Interesting View On Alcohol Sales

Thanks To:

 Pamela S. Erickson

Campaign for a Healthy Alcohol Marketplace

www.healthyalcoholmarket.com

Specialized Alcohol Retail Stores are the Best Option for Public Health and Safety
by Pamela S. Erickson
The expansion of alcohol access is creating increased problems for our communities. More stores are seeking and getting the privilege of selling alcohol without adequate controls. Drugstores such as Walgreens have added alcohol products to their stores. For Indiana alone that meant over 160 new outlets. Deep discount “dollar stores” are seeking liquor licenses as are convenience stores. Supermarkets are using their legal and political dollars to change regulations so they can sell all types of alcohol at any time their store is open.

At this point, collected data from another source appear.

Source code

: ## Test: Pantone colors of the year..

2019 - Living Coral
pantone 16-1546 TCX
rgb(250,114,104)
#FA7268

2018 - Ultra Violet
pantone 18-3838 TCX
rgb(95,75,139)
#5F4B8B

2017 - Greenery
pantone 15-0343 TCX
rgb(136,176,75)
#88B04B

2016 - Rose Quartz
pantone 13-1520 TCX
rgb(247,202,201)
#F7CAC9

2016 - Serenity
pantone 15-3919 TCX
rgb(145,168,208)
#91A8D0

The vote for privatization in Washington State more than tripled the number of hard liquor outlets. Almost immediately, liquor thefts increased. Although many new licensees are responsible operators, research has shown that increased outlets can bring increases in underage drinking, public intoxication, crime, and public nuisances. These situations also increase the burden on local law enforcement. Here are some specific problems:

  1. Staffing levels are often too low to deter thefts of alcohol or to adequately prevent sales to minors and intoxicated persons.
  2. Teens who have committed alcohol theft say they know which locations are understaffed or overburdened with duties and target those places.
  3. Additional alcohol outlets often increase calls for local police service. One study found that the average cost of one additional call for police service is $125. The same study found that some convenience stores averaged over one call per day a year. The unchecked expansion of alcohol outlets is threatening to overwhelm local law enforcement.
  4. The trend in hiring fewer staff is continuing. According to Convenience Store News, the average number of associates per store decreased by one between 2010 and 2011.
  5. The grocery business is extremely marginal and the average profit level was less than 1% in 2011 according to the Food Marketing Institute. As a result, grocery retailers use alcohol frequently as a way to increase desperately needed profits.

Everyone should be concerned about selling alcohol in more places without the controls that exist in specialty stores. Whether these stores are privately licensed or in public ownership, the controls are critical. Specialty stores usually prohibit minors from entering. Their clerks become skilled at checking ID, spotting fake ID and identifying the signs of intoxication. These stores usually cannot afford to offer deep discounts on alcohol that are attractive to youth and problem drinkers. In contrast, supermarkets that average over 38,000 other products can drastically drop prices on a few items and make up the profit on these other items. Specialty stores make almost all their income from alcohol sales. Therefore, they are more likely to take compliance seriously because they risk losing their whole business, not just sales from one of many products.

All states should review their alcohol retail laws to ensure they have adequate controls such as:

  • Limits on outlet density
  • Limits on days and hours of sales
  • Restrictions on promotions and marketing that impact youth or foster high volume consumption
  • Ensure enforcement is adequate
  • Consider the roles of staffing levels and self-service in determining if the outlet is safe enough to sell alcohol.